8 December 2011

Scary Trains

In my job I see a lot of book covers.
I know that, proverbially-speaking, people aren't supposed to judge a book by its cover, but the fact of the matter is that they do. So if you are in the business (or in my case, the service) of promoting books the cover is pretty important.
There are thousands of books in the library, many of those are fiction and -despite what people think- my job does not involve reading all/most of them. However it does involve making recommendations, often about books I have not (or don't particularly want to) read. Being able to look at a book and quickly get an idea of what it's like and who it might appeal to, is very useful. I also have to make displays of attractive and interesting-looking books that people will want to pick up and take away.
From a professional point of view I do have to judge books by their covers.

Recently I noticed a new book cover from the prolific James Patterson (a man who must keep an army of co-writers in his garage).
Here a man is being chased by a scary train, which may or may not be on fire.
I haven't yet had a chance to look at the book itself to check whether the front of this train is actually on fire, or just lit to look like it is (I'm guessing it's the latter).

That James Patterson cover made me flashback to 2009.

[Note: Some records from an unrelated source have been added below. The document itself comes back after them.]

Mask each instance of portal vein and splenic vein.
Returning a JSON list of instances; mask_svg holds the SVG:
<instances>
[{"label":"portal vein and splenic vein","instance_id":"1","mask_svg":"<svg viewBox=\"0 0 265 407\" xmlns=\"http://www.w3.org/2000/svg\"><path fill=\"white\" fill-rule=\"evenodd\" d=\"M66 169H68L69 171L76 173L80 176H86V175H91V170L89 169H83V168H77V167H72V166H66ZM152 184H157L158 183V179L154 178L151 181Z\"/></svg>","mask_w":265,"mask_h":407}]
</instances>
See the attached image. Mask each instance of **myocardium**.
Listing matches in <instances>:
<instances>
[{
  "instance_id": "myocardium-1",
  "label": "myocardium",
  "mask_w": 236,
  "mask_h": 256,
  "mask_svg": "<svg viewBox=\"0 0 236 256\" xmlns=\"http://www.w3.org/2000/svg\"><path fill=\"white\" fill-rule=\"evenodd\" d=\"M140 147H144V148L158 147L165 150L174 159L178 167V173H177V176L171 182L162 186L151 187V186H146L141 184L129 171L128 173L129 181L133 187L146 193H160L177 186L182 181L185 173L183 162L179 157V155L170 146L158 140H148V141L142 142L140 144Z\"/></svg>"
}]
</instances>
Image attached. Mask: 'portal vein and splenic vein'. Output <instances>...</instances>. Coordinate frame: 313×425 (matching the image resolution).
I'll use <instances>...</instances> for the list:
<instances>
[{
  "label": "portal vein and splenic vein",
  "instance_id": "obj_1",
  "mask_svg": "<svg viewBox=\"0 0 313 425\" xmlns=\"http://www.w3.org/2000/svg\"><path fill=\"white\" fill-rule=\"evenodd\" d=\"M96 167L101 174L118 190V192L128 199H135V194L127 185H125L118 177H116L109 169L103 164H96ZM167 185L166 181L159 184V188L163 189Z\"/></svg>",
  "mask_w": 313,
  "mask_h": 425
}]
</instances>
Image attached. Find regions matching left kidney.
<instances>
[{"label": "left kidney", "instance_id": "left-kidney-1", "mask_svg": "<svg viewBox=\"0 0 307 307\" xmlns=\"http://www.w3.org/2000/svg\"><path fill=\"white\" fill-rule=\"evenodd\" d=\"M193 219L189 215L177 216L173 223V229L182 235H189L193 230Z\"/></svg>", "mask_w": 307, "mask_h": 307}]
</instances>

In 2009 the following 2 books were published within a couple of months of each other. I saw these covers every working day for the better part of six months.

It's not just me, is it?

I discharged a copy of the Patterson book yesterday and found that the train is not on fire. It just has fiery front lights.


  1. Trains are awesome. Trains scream "adventure!" In fact, my favourite 30s pulp motif is the scramble across or fight on a train roof...

  2. This comment has been removed by the author.

  3. That's fair enough.
    But when you see two such similar covers day after day you start to wonder whether these well-known authors have basically written the same book.
    They probably haven't, but the cover designs don't help.